Obesity increases oxidative stress and inflammatory cytokine production in adipose tissue, and our recent data demonstrate that dietary calcium attenuates obesity-induced oxidative stress and inflammation. This effect may be explained by dietary calcium inhibition of calcitriol, which we have shown to stimulate reactive oxygen species and inflammatory cytokine production in cultured adipocytes. However, adipose tissue includes both endothelial cells and leukocytes as well as adipocytes; these appear to contribute to a low-grade inflammatory state in obesity. Accordingly, the interaction between adipocytes and leukocytes may play an important role in the local modulation of inflammation. Consequently, we investigated calcitriol modulation of the expression of macrophage inhibitory factor (MIF) and macrophage surface specific protein CD14, two key factors in regulating macrophage function and survival, in differentiated human adipocytes. Calcitriol markedly increased MIF and CD 14 expression by 59%(p=0.001) and 33%(p=0.008). respectively, while calcium channel antagonism with nifedipine completely reversed these effects, indicating that calcitriol stimulates MIF and CD14 expression via a calcium-dependent mechanism. Similar results were also found in cultured 3T3-L1 adipocytes; in addition, calcitriol also up-regulated M-CSF, MIP, MCP-1 (monocyte chemoattractant protein-1) and IL-6 expression in 3T3-L1 adipocyte and stimulated tumor necrosis factor-α (TNF-α) and IL-6 expression in RAW264 macrophage cultured alone and this effect was blocked by either a calcium channel antagonist (nifedipine) or a mitochondrial uncoupler (DNP). Moreover, co-culture of 3T3-L1 adipocytes with RAW 264 macrophages significantly increased the expression and production of multiple inflammatory cytokines in response to calcitriol in both cell types. These data suggest that calcitriol may regulate macrophage activity by modulating adipocyte production of factors associated with macrophage function. These data also provide additional explanation for our recent observations that suppression of calcitriol by dietary calcium decreases obesity associated oxidative stress and inflammation

Materials and Methods

Cell culture: Human preadipocytes used in this study were supplied by Zen-Bio (Research Triangle, N.C.). Preadipocytes were inoculated in DMEM/Ham's F-10 medium (DMEM-F10) (1:1, vol/vol) containing 10% FBS, 15 mmol/L HEPES, and antibiotics at a density of 30,000 cells/cm2. Confluent monolayers of preadipocytes were induced to differentiate with a standard differentiation medium consisting of DMEM-F10 (1:1, vol/vol) medium supplemented with 15 mmol/L HEPES, 3% FBS, 33 μmol/L biotin, 17 μmol/L pantothenate, 100 nmol/L insulin, 0.25 μmol/L methylisobutyixanthine, 1 μmol/L dexamethasone, 1 μmol/L BRL49653, and antibiotics. Preadipocytes were maintained in this differentiation medium for 3 days and subsequently cultured in adipocyte medium in which BRL49653 and MIX were omitted. Cultures were re-fed every 2-3 days.

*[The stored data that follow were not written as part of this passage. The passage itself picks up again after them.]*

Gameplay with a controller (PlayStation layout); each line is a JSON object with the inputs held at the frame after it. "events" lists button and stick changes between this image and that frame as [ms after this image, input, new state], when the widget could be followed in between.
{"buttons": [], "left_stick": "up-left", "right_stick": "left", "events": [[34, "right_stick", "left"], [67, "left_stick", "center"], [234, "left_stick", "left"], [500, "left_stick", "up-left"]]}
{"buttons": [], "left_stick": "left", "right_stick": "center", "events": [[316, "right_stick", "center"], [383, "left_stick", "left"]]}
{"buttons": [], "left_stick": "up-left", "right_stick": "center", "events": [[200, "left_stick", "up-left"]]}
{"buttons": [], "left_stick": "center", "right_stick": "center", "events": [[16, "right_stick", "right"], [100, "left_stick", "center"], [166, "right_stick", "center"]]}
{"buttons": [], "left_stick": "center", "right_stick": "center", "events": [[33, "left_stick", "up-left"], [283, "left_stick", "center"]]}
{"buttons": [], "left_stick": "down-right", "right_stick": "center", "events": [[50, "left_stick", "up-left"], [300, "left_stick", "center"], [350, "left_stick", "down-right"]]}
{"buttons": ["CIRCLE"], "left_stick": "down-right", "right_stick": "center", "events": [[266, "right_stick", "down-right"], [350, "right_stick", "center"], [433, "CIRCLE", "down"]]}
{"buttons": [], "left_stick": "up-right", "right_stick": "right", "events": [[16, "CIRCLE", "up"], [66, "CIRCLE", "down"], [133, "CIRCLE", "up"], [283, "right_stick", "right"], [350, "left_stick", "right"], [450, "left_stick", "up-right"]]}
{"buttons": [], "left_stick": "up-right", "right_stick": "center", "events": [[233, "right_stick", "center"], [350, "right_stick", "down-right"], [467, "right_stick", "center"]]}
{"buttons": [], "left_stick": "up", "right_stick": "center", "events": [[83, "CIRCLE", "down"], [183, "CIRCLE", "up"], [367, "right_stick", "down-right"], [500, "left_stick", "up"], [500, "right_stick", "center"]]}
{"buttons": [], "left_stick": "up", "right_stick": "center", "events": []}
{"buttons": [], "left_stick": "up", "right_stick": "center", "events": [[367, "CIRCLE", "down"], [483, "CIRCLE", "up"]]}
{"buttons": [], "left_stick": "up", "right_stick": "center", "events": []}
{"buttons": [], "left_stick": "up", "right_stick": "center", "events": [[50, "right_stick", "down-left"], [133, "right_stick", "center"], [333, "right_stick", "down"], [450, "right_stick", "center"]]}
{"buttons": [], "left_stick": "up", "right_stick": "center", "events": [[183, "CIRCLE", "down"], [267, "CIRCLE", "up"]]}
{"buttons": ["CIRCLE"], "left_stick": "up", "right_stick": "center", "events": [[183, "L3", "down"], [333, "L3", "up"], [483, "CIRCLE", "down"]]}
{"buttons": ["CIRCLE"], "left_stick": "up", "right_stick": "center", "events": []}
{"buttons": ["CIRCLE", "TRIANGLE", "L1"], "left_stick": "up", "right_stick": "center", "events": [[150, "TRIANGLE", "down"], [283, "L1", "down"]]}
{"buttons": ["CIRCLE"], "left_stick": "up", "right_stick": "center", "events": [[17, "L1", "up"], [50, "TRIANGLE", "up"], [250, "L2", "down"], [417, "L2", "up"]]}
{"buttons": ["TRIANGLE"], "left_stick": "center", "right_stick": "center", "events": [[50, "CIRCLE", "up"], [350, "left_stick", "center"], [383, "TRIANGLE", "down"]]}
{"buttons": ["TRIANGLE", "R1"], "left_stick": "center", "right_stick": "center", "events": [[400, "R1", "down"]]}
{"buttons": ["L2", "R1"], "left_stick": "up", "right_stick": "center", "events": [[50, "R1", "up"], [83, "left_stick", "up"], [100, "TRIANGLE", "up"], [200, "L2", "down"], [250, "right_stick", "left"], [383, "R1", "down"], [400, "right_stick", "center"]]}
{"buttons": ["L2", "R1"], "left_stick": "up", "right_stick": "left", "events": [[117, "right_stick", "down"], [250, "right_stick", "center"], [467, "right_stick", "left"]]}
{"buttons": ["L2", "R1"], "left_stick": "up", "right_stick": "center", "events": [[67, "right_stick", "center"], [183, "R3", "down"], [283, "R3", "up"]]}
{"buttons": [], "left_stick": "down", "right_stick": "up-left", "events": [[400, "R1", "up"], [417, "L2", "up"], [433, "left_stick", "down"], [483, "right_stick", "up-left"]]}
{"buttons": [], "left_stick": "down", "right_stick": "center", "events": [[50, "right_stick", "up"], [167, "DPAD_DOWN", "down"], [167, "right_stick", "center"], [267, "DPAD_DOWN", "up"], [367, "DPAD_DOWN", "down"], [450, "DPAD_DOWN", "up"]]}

RAW 264 macrophages and 3T3-L1 preadipocytes (American Type Culture Collection) were incubated at a density of 8000 cells/cm2 (10 cm2 dish) and grown in Dulbecco's modified Eagle's medium (DMEM) containing 10% FBS and antibiotics (adipocyte medium) at 37° C. in 5% CO2 in air. Confluent 3T3-L1 preadipocytes were induced to differentiate with a standard differentiation medium consisting of DMEM-F10 (1:1, vol/vol) medium supplemented with 1% FBS, 1 μM dexamethasone, IBMX (0.5 mM) and antibiotics (1% Penicillin-Streptomycin). Preadipocytes were maintained in this differentiation medium for 3 days and subsequently cultured in adipocyte medium. Cultures were re-fed every 2-3 days to allow 90% cells to reach fully differentiation for 3T3-L1 adipocytes or grow to a confluence for RAW 264 before conducting chemical treatment. Cells were treated with or without calcitriol (10 nmol/L), GDP (100 μmol/L) and/or nifedipine (10 μmol/L) for 48 hours, as indicated in each figure.

Cells were washed with fresh adipocyte medium, re-fed with medium containing the indicated treatments, and incubated at 37° C. in 5% CO₂for 48 hours before analysis. Cell viability was measured via trypan blue exclusion.

Cell Culture

Human adipocytes (Zen-Bio, Inc.), 3T3-L1 adipocytes, RAW264 macrophages were obtained and co-cultured by using transwell inserts with 0.4 μm porous membranes (Corning) to separate adipocytes and macrophages. All data are expressed as mean±SEM. Data were evaluated for statistical significance by analysis of one-way or two-way variance (ANOVA; means with different letter differ, p<0.05).

Total RNA Extraction:

A total cellular RNA isolation kit (Ambion, Austin, Tex.) was used to extract total RNA from cells according to manufacturer's instruction. The concentration and purity of the isolated RNA was measured spectrophotometrically and the integrity of RNA sample was analyzed by BioAnalyzer (Agilent 2100, Agilent Tenchnologies).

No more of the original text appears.